Matviyenko: The Post-Modern Brezhnev?

matvienko_soviet_era St Petersburg Times

By Vladimir Kovalev

Governor Valentina Matviyenko has a strong sense of nostalgia for the Soviet era, when she steadily moved up through the ranks of the Communist Party, getting closer to the top of party. Perhaps her dreams were shattered when the Soviet Union collapsed at the beginning of 1990s.

But in 2004, Matviyenko could return to the career path that she became used to, after seeing in the Kremlin-backed United Russia party something familiar that she has missed in the years since the last communist left City Hall in 1991.

"United Russia has become a real political force in St. Petersburg," Matviyenko said last week at the official opening ceremony of the city branch office of United Russia.

"This is reflected in the constructive work of the party with the legislative and executive branches of power," she said. "This is a centrist party that grieves for the country."

As if without United Russia Matviyenko would not be able to grieve strongly enough about the country and the city that she was elected to grieve for.

She said she is thinking of joining United Russia.

"We are ready to accept Valentina Matviyenko in the party and believe it would be logical for her to become a member of the United Russia Supreme Council," said Vadim Tyulpanov, the Legislative Assembly speaker and head of the St. Petersburg branch of United Russia.

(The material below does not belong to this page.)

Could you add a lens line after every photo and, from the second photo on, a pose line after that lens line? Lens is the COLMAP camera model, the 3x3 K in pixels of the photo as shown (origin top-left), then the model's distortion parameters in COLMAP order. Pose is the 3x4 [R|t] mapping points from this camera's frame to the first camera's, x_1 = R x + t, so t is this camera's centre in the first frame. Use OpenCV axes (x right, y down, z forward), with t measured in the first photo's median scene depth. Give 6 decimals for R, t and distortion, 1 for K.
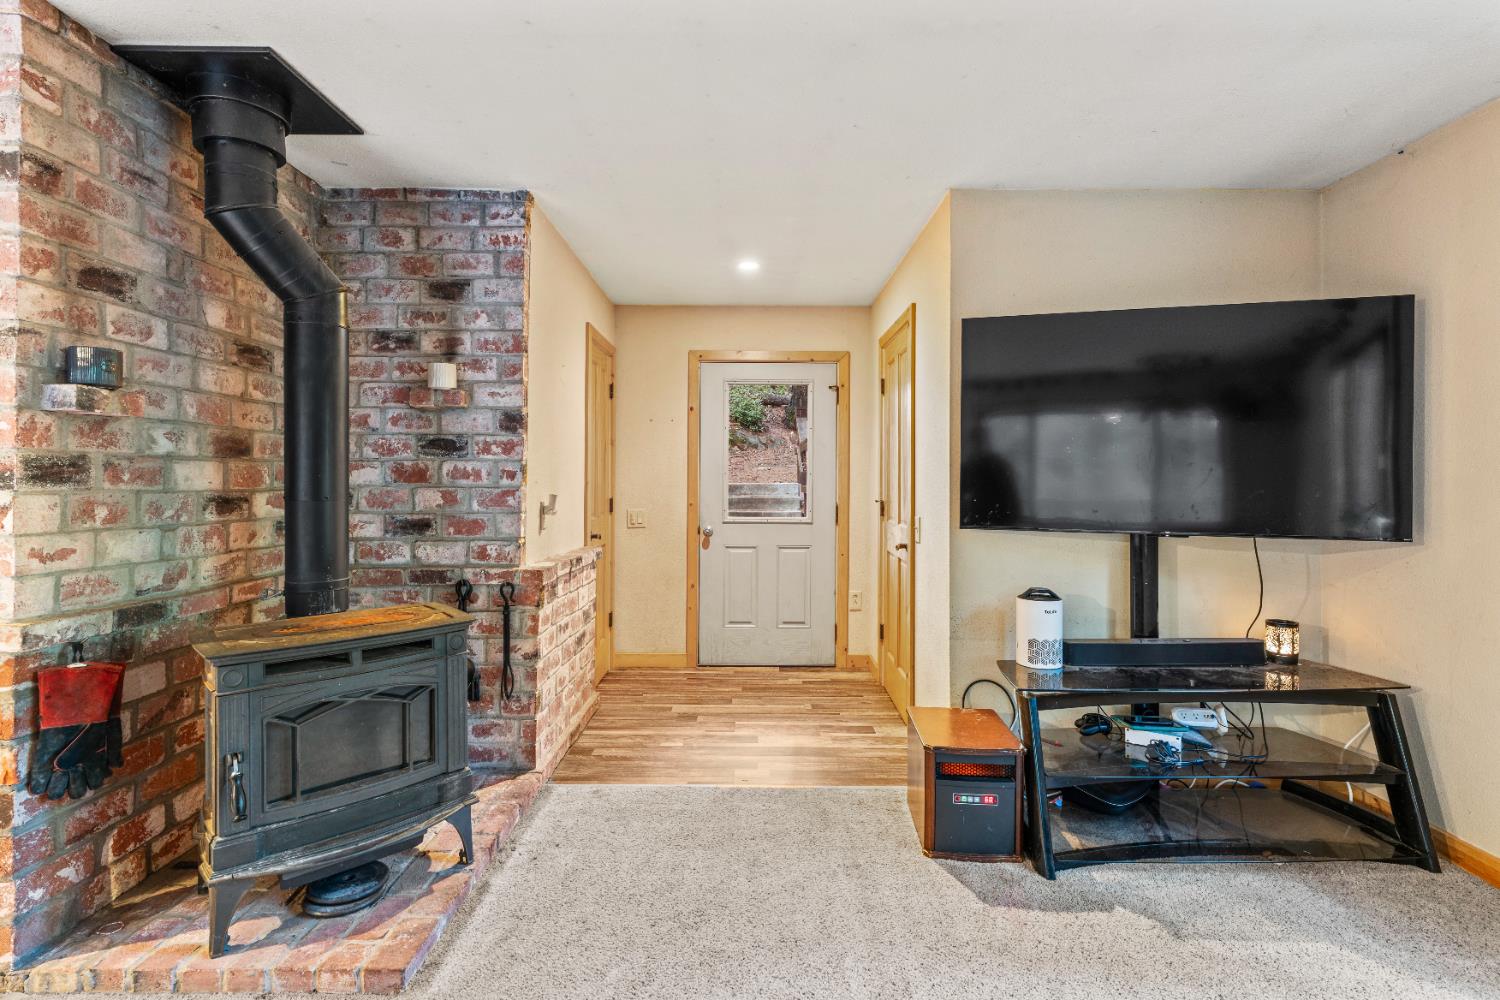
lens RADIAL K [[698.1, 0, 753.8], [0, 698.1, 479.1], [0, 0, 1]] dist [-0.002773, 0.000159]
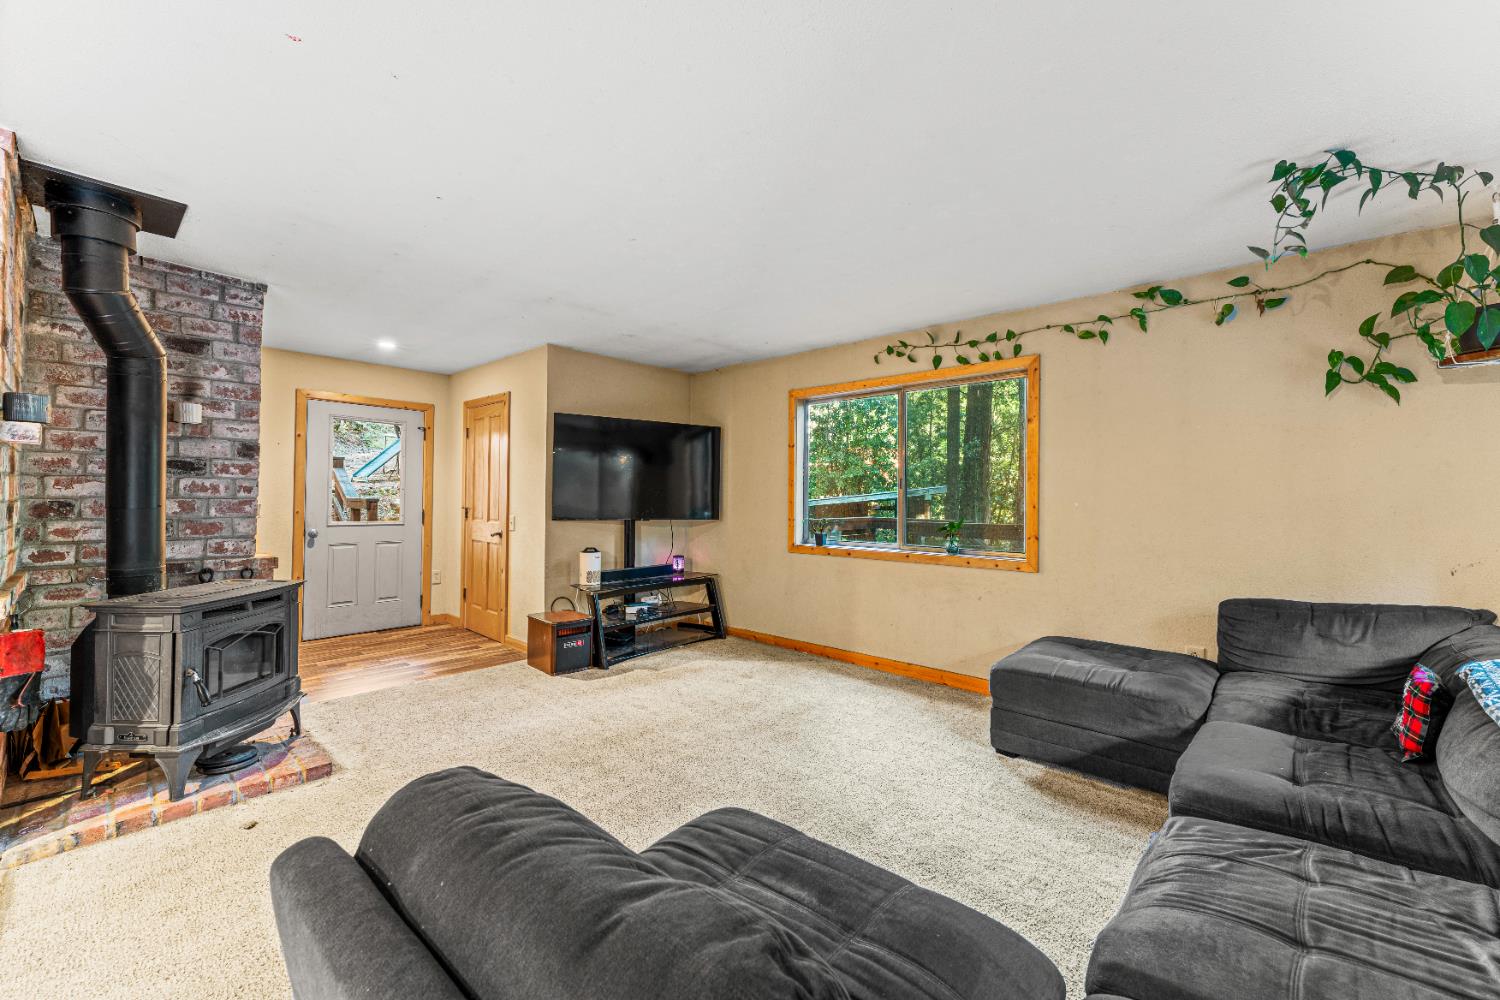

I believe Matviyenko has chosen the right way to develop her career, taking into account that if certain expectations are fulfilled the United Russia Supreme Council will in several years turn into an analog of the Politburo, or the Political Council of the Soviet Union, which was responsible for everything in U.S.S.R.

If that does indeed happen, she will be right at the top with a chance to repeat the achievement of Leonid Brezhnev, one the longest-serving CPSU leaders in Soviet history. Isn't that her secret dream?

All this, of course, is speculation and seems like it could be written for a political novel, such as George Orwell's "1984."

On the other hand, there is nothing speculative in saying that United Russia is taking over the role that was formerly that of the CPSU. In the Soviet era, the CPSU was call was called "the managing and guiding party."

Matviyenko doesn't care that United Russia, with all its devotion to President Vladimir Putin, its strong hierarchy of subservient bureaucrats and rejection of alternative points of view, has guided the country into the ditch.

Politicians in contemporary Russia have become quite used to the practice of treading on rakes without noticing. They have done this several times in a row already. And I am afraid, for his particular reason, there is no way that Matviyenko could be persuaded that being a United Russia member would hinder rather than help her in her job of heading City Hall.

For most of her adult life Matviyenko, 55, has worked inside Communist Party structures. It is unlikely that a person who graduated from the party's Academy for Public Sciences in 1985 is able to change her mind about the party's role in managing the public.

Unfortunately, the public has known this for quite some time.

When I first heard Matviyenko speaking publicly in St. Petersburg last year, after she was appointed to head the Northwest presidential representative office, I could not believe how many words from the vocabulary of a typical Communist party official she used. That vocabulary is still familiar to many people who remember Brezhnev's speeches on the three Soviet television channels.

Then there was an unpleasant echo in my ears, which, I'm afraid, is going to turn into a loud cacophony some time soon when United Russia becomes the only party and its members are given the sovereign right to rule the rest of us.